Professionals from different departments in the district were selected to make up the United in Safety Task Force. Throughout the year, the team will host presentations on drug awareness.

MCISDlogoBefore spring break, the task force partnered with Mission Police Department and Mission Crime Stoppers to educate the students on drugs and alcohol abuse. In addition, they presented on synthetic marijuana.

Also known as kush or spice, synthetic marijuana is actually a synthetic cannabinoid chemical, which is a compound that is sprayed on dried plant material. The substance can be smoked or liquidized to be vaporized and inhaled in e-cigarettes. It mimics the effects of THC, which is naturally found in marijuana and how it adopted the name “synthetic marijuana.”

Some of the side effects can include projectile vomiting, heart attack or acute kidney injury, but users have no way to predict how they will react to the drug.

In 2010, a 17 year old from Iowa committed suicide after smoking synthetic marijuana, and in August 2014, a 19 year old from California died after a single inhalation of synthetic marijuana.

“As parents and administrators and educators, sometimes we think that we’re ahead of the game and we’re not,” said Cynthia Wilson, task force member and executive director for secondary education. “It’s important that we do keep ourselves well-informed and educated and that’s why we’re bringing this together.”

The task force will host a United In Safety Parent Conference on Drug Awareness to discuss the effects of synthetic marijuana. The symposium will offer three sessions for the parents to rotate through – a synthetic marijuana presentation, signs, symptoms and communication and resources.

The event will be at Veterans Memorial High School Gym from 8 a.m. to noon.

“We have a lot of parents that feel, this doesn’t pertain to my family.
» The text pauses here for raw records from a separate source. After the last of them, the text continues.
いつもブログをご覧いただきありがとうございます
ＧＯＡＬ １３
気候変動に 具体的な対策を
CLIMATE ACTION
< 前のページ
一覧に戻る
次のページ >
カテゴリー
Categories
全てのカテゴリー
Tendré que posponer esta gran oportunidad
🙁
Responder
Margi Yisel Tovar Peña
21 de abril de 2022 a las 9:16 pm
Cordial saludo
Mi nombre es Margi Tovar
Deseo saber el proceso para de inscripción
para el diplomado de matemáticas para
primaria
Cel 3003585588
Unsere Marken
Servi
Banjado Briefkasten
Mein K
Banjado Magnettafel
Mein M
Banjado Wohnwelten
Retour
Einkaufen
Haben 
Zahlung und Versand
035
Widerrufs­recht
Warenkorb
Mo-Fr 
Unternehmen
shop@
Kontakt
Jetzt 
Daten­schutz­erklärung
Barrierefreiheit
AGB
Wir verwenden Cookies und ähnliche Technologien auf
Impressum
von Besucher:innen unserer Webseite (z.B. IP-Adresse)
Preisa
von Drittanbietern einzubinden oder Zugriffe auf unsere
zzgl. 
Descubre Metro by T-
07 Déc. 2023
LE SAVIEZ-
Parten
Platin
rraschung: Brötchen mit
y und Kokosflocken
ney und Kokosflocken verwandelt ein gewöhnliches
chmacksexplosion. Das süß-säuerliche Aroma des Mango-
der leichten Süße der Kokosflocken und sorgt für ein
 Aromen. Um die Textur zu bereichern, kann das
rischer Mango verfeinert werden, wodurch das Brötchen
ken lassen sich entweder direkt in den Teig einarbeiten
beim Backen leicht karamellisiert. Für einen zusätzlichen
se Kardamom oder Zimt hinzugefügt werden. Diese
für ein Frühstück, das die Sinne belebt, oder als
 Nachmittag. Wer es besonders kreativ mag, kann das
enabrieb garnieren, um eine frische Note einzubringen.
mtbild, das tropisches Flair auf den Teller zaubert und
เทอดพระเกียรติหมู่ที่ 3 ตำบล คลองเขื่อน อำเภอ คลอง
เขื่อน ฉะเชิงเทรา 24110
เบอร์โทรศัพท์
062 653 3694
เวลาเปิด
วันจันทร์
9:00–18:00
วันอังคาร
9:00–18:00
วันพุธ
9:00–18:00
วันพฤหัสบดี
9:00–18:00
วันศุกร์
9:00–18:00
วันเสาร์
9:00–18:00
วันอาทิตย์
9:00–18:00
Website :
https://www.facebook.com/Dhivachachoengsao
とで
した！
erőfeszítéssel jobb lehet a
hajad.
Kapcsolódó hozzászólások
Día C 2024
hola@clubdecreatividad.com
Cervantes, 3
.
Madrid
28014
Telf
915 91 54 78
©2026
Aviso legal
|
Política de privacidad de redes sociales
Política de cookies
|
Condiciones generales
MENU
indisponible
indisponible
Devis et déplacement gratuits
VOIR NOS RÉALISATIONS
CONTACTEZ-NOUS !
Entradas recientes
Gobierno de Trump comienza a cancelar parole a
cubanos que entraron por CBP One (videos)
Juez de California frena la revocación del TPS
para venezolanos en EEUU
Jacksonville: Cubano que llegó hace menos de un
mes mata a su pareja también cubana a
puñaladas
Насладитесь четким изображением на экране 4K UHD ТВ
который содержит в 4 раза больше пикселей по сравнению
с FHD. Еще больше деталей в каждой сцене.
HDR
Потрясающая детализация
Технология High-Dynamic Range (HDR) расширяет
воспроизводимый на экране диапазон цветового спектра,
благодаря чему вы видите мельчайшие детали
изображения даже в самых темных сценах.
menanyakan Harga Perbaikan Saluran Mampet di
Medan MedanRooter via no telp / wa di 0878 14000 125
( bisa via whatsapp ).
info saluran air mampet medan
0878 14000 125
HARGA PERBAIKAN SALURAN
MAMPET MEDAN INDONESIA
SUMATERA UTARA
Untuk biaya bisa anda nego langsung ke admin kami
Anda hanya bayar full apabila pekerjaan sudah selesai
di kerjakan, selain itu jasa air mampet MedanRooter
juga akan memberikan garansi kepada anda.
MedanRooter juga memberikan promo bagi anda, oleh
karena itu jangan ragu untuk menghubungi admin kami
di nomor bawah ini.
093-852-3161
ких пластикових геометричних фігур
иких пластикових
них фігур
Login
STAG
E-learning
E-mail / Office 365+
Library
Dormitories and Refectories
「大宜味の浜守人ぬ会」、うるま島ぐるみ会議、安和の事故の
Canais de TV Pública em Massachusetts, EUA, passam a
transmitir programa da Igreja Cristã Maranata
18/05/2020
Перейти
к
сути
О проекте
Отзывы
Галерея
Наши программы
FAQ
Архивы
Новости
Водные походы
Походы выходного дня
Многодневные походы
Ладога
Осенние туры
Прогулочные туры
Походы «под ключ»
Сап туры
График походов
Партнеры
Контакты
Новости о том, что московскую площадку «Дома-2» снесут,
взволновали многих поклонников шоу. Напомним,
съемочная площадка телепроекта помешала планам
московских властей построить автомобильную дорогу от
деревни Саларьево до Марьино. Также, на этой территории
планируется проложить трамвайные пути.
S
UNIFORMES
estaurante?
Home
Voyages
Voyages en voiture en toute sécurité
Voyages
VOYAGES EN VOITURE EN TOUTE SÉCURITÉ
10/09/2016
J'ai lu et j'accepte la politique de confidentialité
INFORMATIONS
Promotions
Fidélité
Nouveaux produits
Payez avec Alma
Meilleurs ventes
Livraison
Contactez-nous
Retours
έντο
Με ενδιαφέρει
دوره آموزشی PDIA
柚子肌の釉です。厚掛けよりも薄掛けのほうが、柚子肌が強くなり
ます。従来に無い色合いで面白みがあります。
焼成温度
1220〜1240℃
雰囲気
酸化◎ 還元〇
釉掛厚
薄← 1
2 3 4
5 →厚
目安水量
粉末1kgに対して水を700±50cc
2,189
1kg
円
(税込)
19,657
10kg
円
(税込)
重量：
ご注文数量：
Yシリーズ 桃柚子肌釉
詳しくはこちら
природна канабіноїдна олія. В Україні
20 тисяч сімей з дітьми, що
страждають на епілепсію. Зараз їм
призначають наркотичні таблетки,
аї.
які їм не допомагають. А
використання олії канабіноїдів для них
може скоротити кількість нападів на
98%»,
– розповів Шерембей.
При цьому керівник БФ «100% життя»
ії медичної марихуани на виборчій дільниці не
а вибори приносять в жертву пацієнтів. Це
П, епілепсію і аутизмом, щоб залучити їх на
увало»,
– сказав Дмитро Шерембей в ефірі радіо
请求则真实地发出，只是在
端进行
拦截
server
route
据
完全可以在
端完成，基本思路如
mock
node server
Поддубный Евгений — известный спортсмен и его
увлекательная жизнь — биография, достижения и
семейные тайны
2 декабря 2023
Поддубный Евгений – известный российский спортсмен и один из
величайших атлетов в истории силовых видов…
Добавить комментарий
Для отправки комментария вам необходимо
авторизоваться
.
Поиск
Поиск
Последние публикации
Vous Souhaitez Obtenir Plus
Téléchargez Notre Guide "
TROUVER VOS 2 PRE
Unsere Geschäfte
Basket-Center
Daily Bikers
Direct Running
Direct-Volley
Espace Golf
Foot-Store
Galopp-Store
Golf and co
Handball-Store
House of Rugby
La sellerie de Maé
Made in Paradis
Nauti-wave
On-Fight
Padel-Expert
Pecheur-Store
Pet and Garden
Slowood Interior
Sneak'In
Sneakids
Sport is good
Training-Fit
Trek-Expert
Then when it hits them, (they’re) already in reaction mode; we’re trying to be proactive,” Superintendent Ricardo Lopez said. “We’ve had parents say ‘I don’t want to go there because then people will think my kid has a drug problem.’ It’s about maybe helping another person or being informed. This is something that is a healthy thing to look at.”

Wilson said the task force will later expand to topics such as mental health, suicide, bullying and human trafficking.